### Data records

## Begin

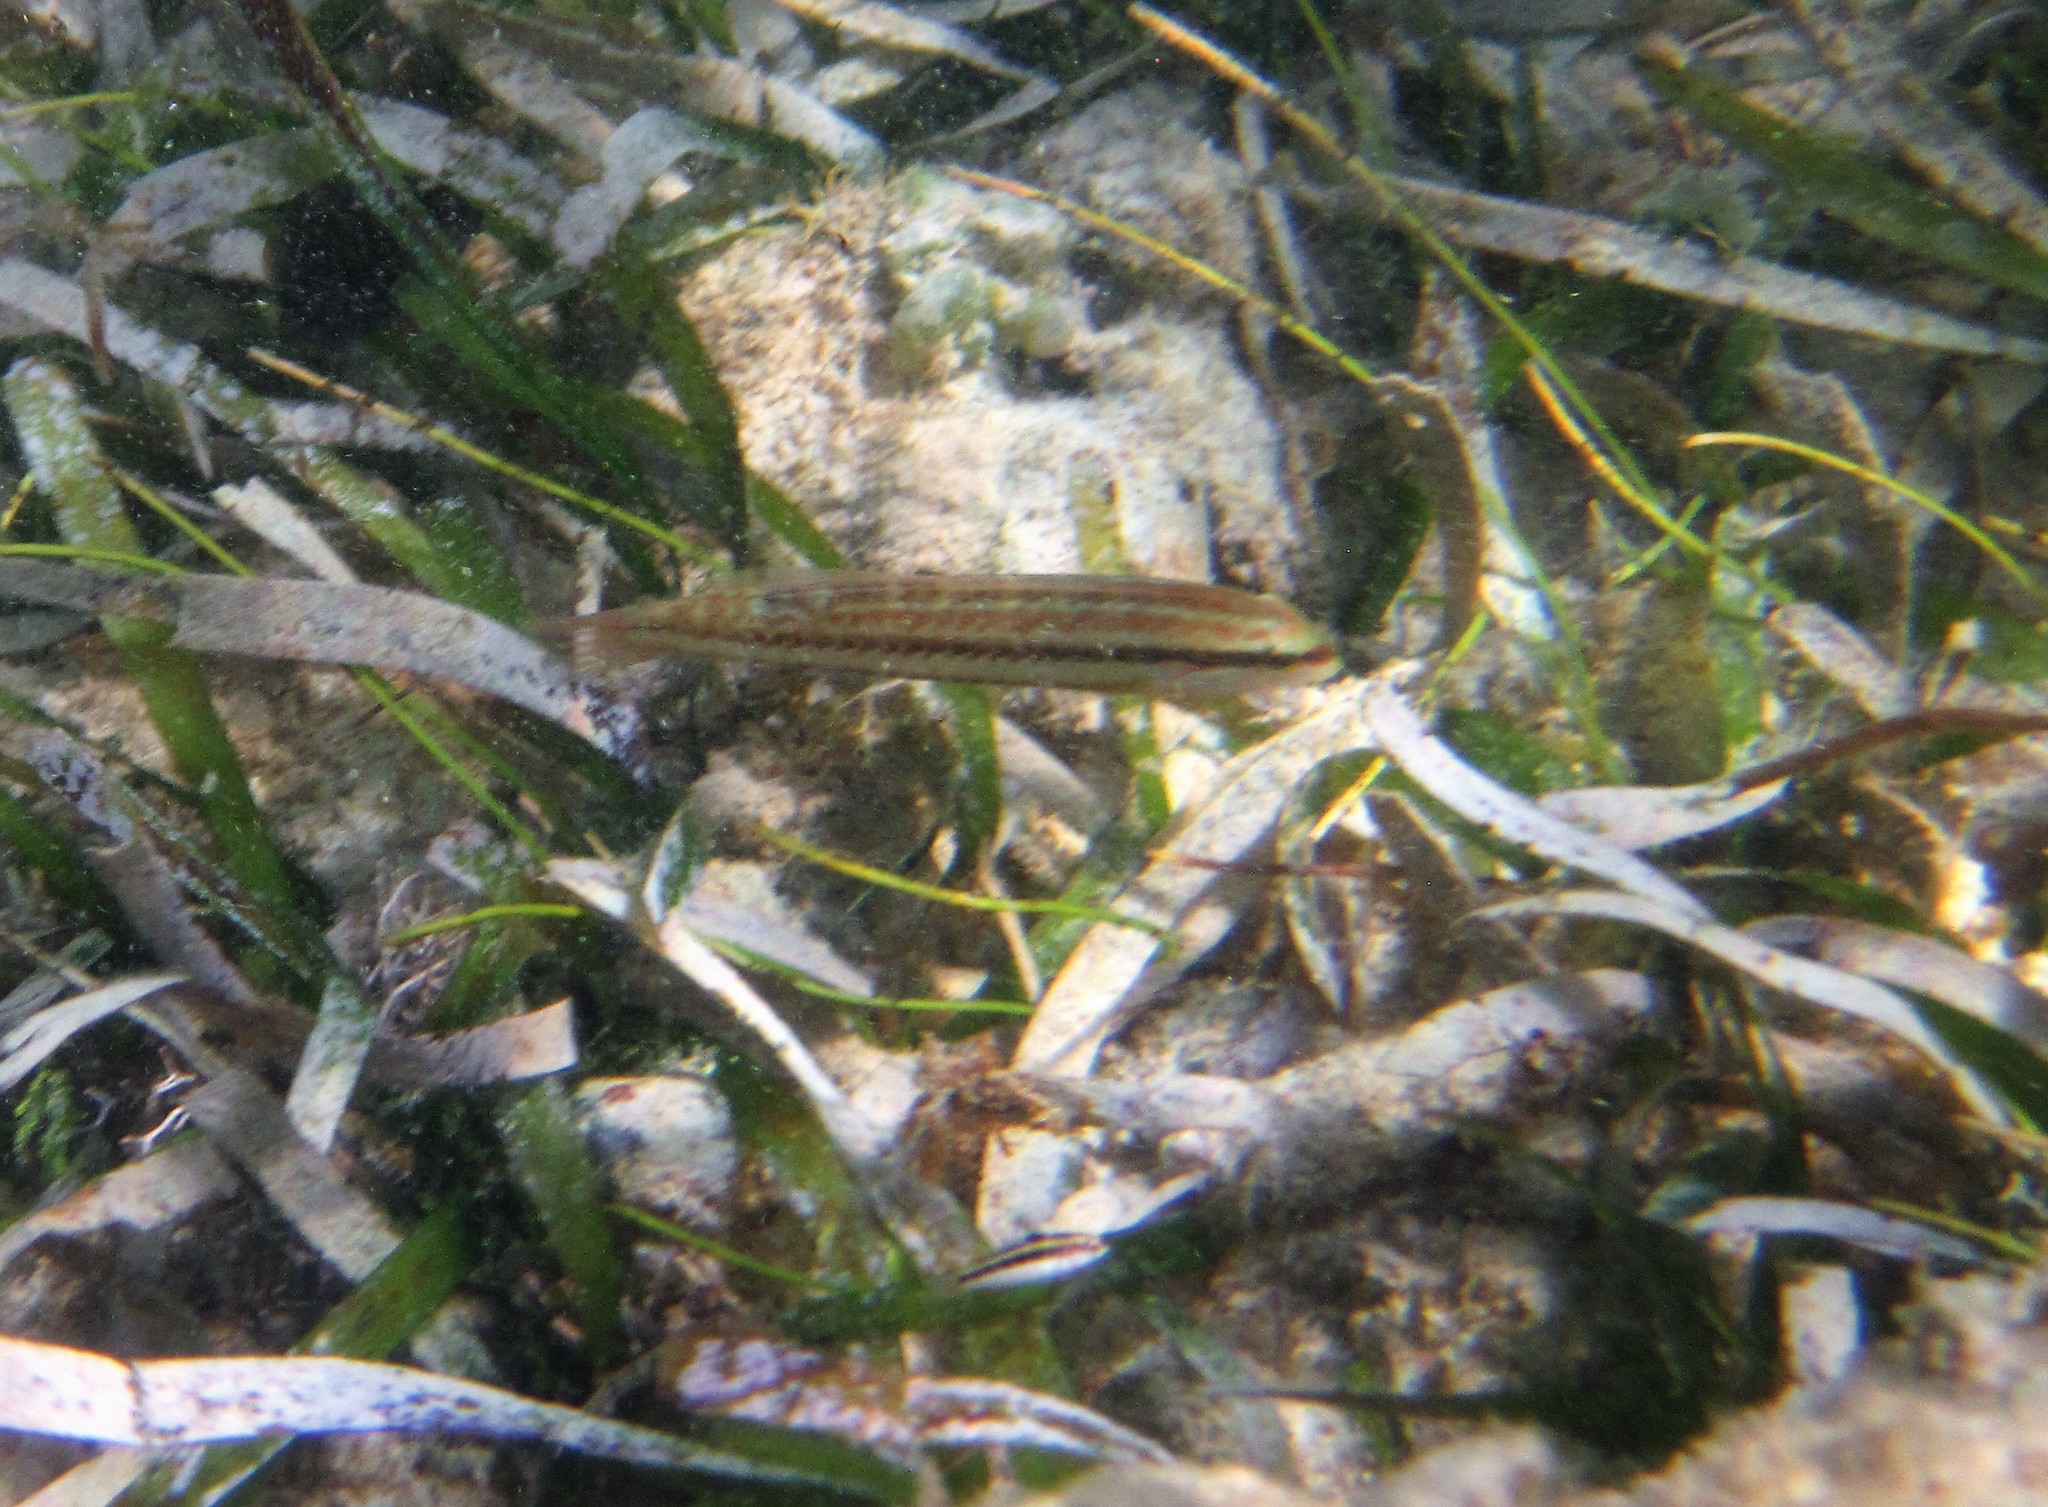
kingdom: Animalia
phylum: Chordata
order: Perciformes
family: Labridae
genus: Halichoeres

## End
## Begin

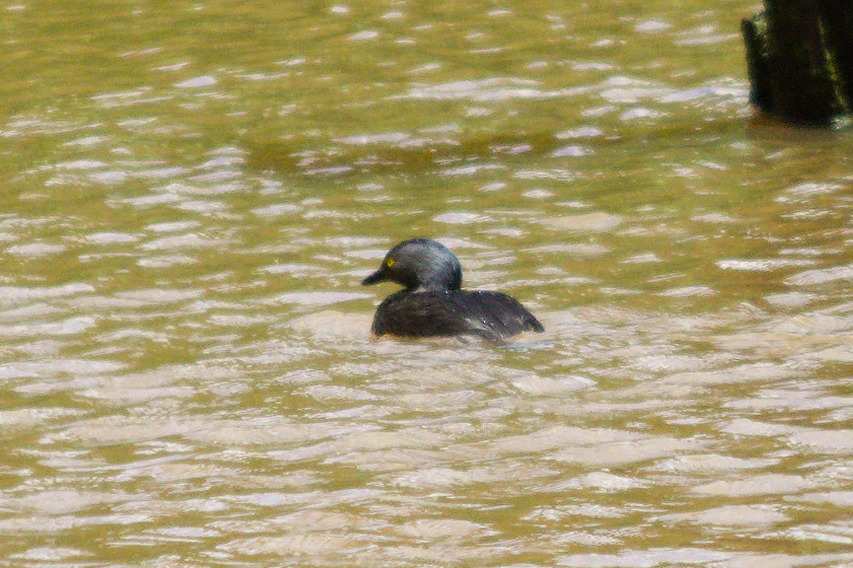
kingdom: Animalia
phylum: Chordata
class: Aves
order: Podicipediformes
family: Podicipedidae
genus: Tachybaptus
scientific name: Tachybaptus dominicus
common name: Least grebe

## End
## Begin

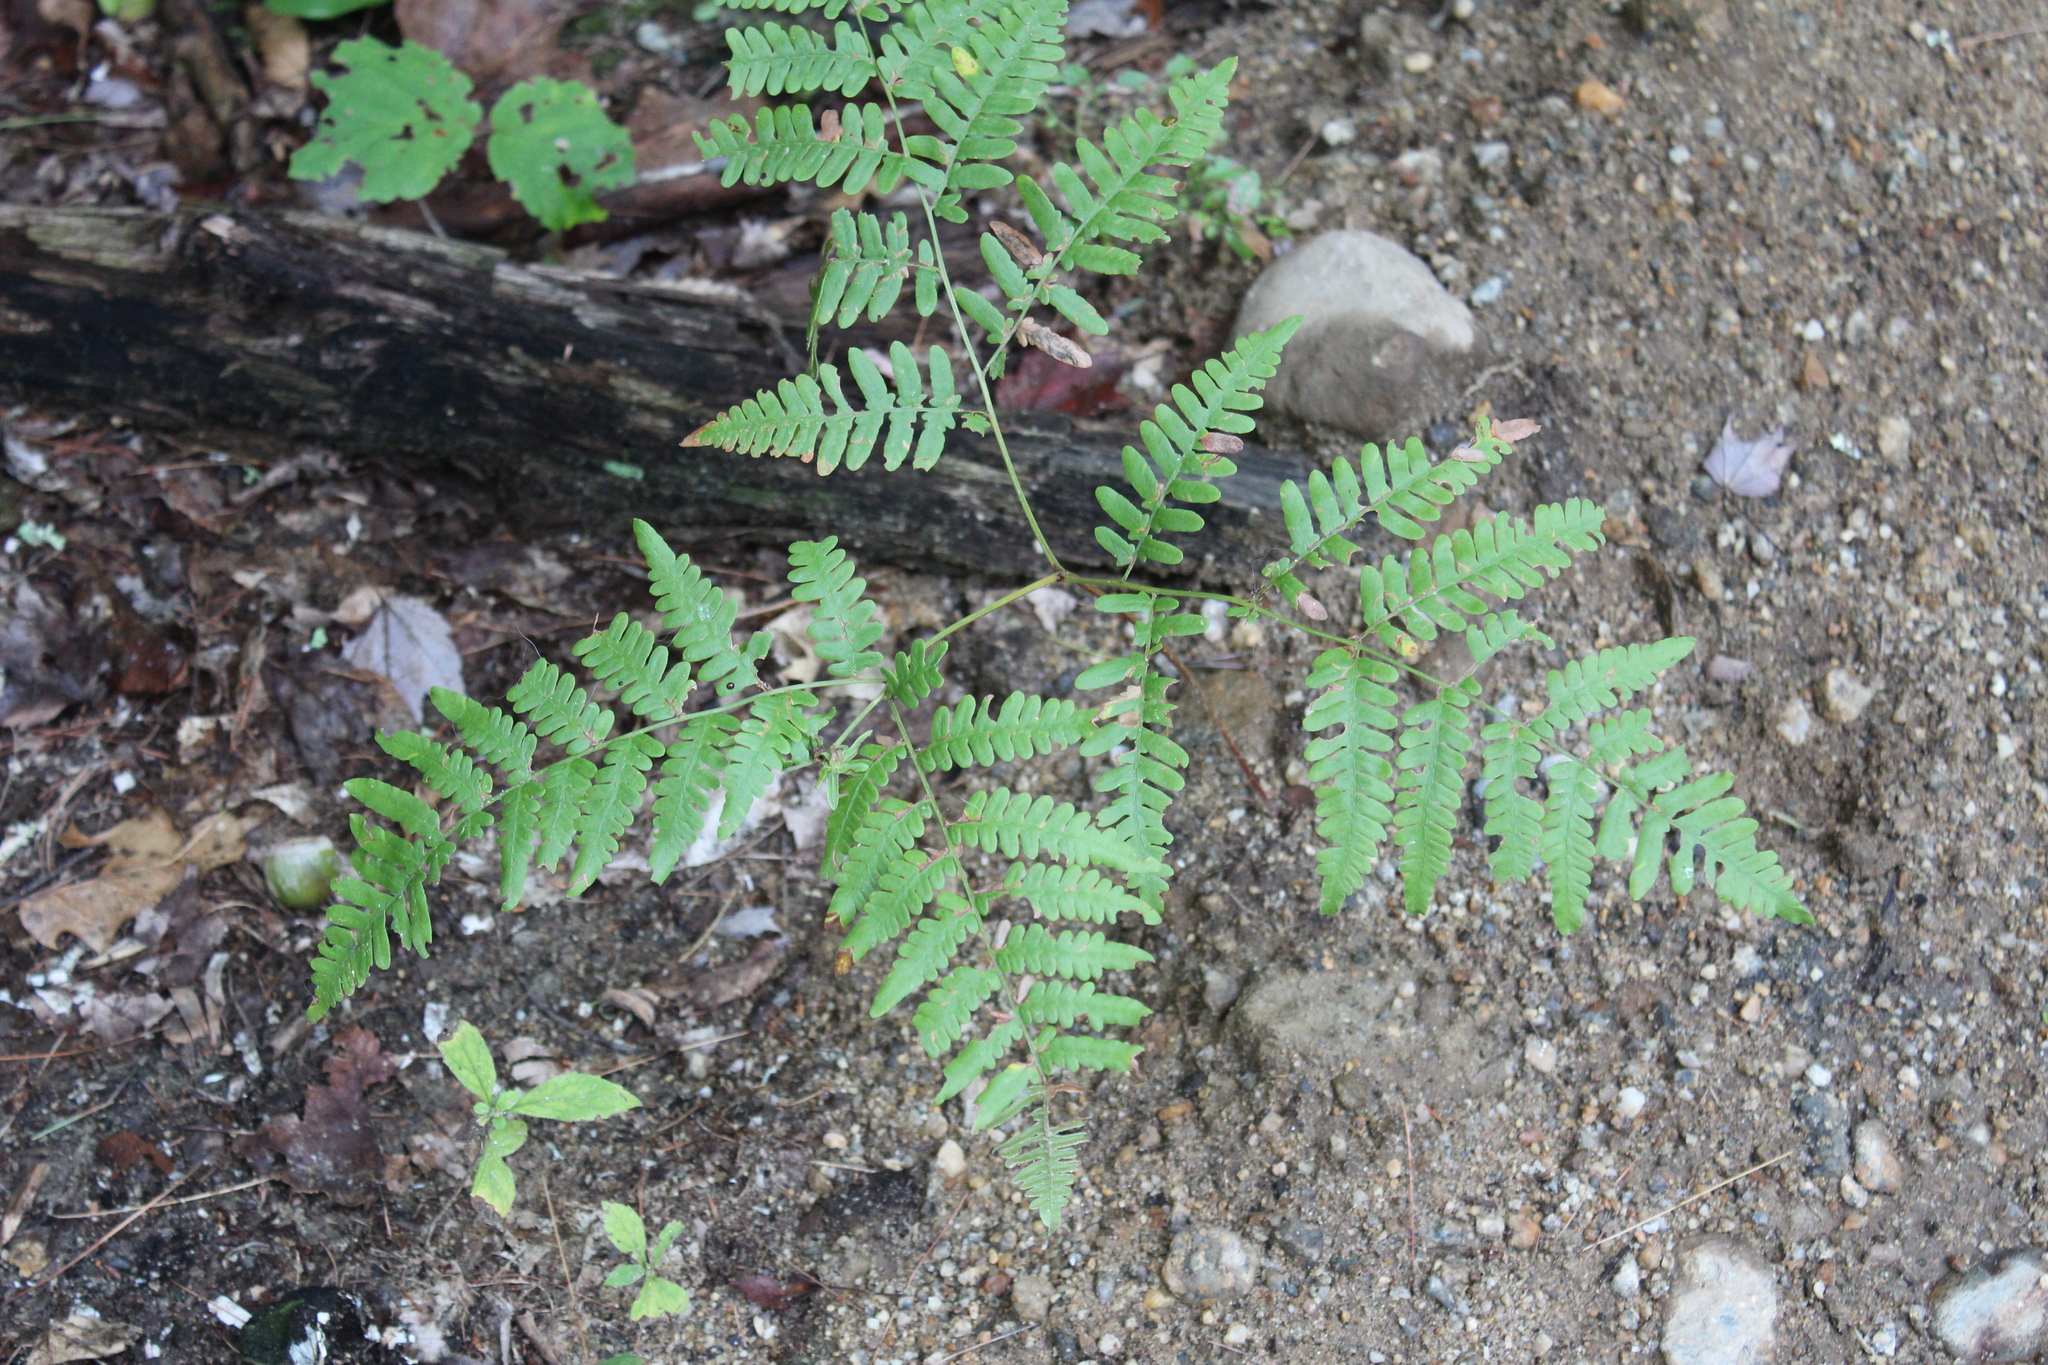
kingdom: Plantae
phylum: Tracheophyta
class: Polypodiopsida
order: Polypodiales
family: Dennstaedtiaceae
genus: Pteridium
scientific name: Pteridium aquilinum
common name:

## End

### Short problem
Show every line of the listing above that contains the string "name". Treat uppercase and lowercase letters as different.

### Expected answer
scientific name: Tachybaptus dominicus
common name: Least grebe
scientific name: Pteridium aquilinum
common name:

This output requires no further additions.